My interest was to explore the vision, architecture, language and idolatry of significant American figures in our early years – the lofty goals of our founders versus the harsh contradictions of slavery, slaughter of indigenous people and profiteering land grabs. I thought a lot about the elegance of thought and language and debate, which furthered the country’s laws and protections for lands and citizenry. I thought a lot about the caustic knee-jerk, childish rhetoric and gang-bang mentality sweeping through contemporary America. I did not expect by year’s end to be dealing with fascism and a thuggish plutocracy, aided and abetted by foreign intervention and a complicit, regressive government. What has ensued in this new regime is a disgrace on all counts.
Concurrent with exploring and making images for The Republic, my family began to delve more deeply into our own history, uncovering a lineage going back to the Mayflower, Jamestown and beyond. It looks as though I may descend from John Rolfe, who set sail in 1609 for America on the Sea Venture, a ship and it’s wreckage near Bermuda that informed Shakespeare’s The Tempest. Having located desirable strains of tobacco while rebuilding a sailable ship, Rolfe is credited with bringing the first commercial tobacco cultivation to Virginia. He is also known primarily for marrying the daughter of the Chief of the Powhatan Indians. Her name was Matoaka, but we know her as Pocahontas.
As intriguing as all that is, it came with the whiplash realization that my forefathers were directly complicit in the birth of the plantation culture in the South. I shouldn’t have been surprised, but when research led to several of my direct ancestors who owned slaves, I felt a shudder of responsibility I’d hoped to never feel.

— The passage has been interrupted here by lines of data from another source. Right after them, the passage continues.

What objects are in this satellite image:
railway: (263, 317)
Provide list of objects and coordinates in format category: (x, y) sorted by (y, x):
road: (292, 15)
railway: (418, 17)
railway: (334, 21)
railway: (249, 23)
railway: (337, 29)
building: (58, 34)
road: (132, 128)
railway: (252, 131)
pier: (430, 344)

A lifetime of liberal politics and egalitarian beliefs did not prepare me to hit that wall.
In exploring my full ancestral lineage, the trail has led not just to the aforementioned historical figures but also to officers in the Revolutionary War, to soldiers in both the Union Army and the Confederacy, to the struggling and the well-heeled, pioneers, farmers, and women who died of influenza and in child-birth. My family’s evolving story coupled with a fascination kindled from the trip to Washington quickly developed into an obsession with image making, learning and thinking about The Republic.
How does one reconcile a heritage built both by Native Americans and the Colonists? Does one feel pride in the immense struggle it took to create such a complex and elegant governmental system while being mortified at the methodology employed for its success. Patriotism is a complex thing.

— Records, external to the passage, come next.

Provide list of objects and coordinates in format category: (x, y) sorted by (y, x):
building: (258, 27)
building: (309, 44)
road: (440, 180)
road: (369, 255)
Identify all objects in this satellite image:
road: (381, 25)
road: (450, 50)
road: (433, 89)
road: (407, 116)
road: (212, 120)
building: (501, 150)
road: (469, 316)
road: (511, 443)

Before the election of 2016, I thought I might be at this project for years given the abundance of information I struggled to digest. At the time, I thought the election would go differently and I could focus my work on the founding first few hundred years. I thought I’d be able to stop short of the now, as a full United States history would be an unrealistic undertaking. But ignoring the now and all that went before it would be to turn a blind eye on all the good we’ve done and just as significantly, all the bad.

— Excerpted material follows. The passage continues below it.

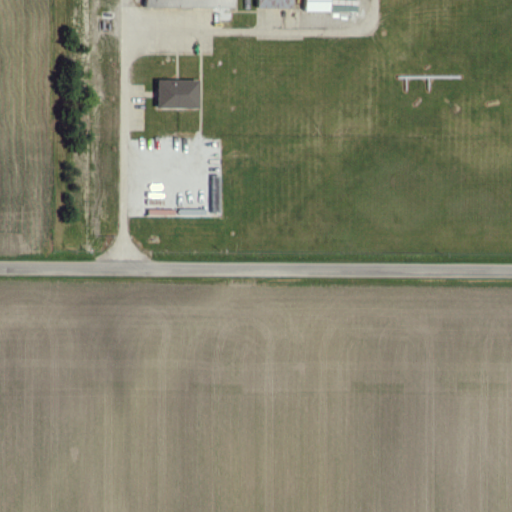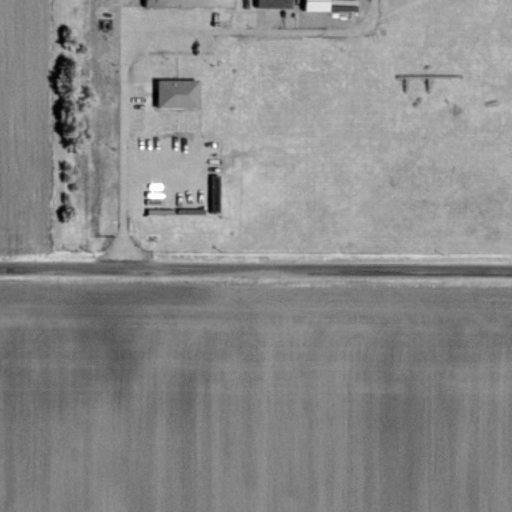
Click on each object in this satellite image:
road: (138, 28)
road: (255, 268)
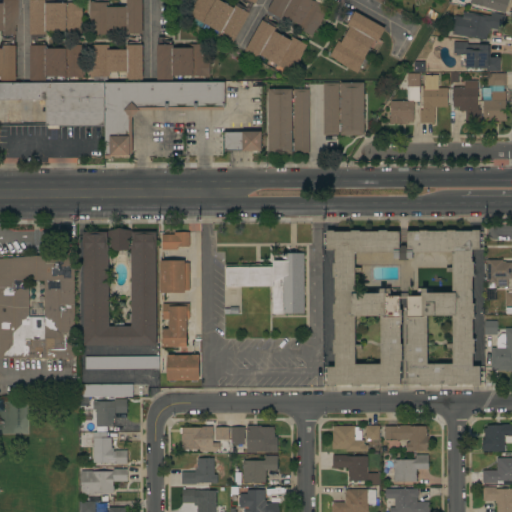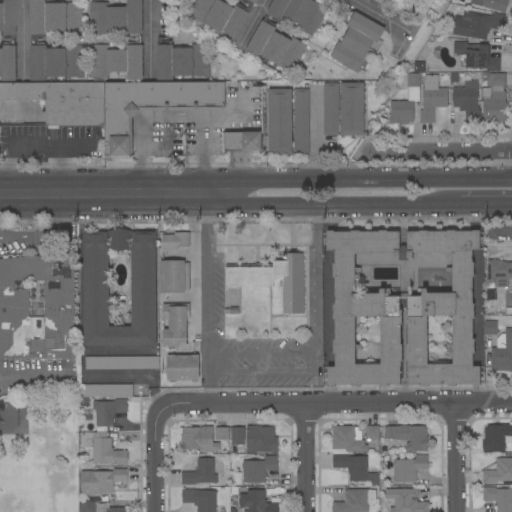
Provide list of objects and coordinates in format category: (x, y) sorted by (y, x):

I realized early on that I needed to employ a variety of working methods to better serve the vast array of subject matter, even if those methods might typically be at odds with one another. Unlike a more common single narrative, The Republic is a massive story requiring a broad range of interpretations. Some work is environmental, some simple landscapes, environments and still life photographs. Other images are conceptual constructions. I began to make props so that I could photograph the objects and ideas that I wanted to see and convey. Those ideas punctuate a timeline threaded by more typical images that serve at least partly as establishing shots.
The Republic is an ongoing project, as much activism and self-education as art and personal historical exploration. As such, some images stand alone more profoundly than others and there are many gaps that I intend to fill over time. As an editor, the content is overwhelming. As a maker, I find the discovery of both information and ways of translating that information creatively, to be immensely challenging and ever intriguing.
My country straddles a morality stuck between what many of us thought was a progressive future and the strong and persistent gravitational pull of an extremist past, intent on continuing to rear its ugly head. In creating works for The Republic I wrestle with all of it – a baptism by fire. We can’t get over it. We must go through it.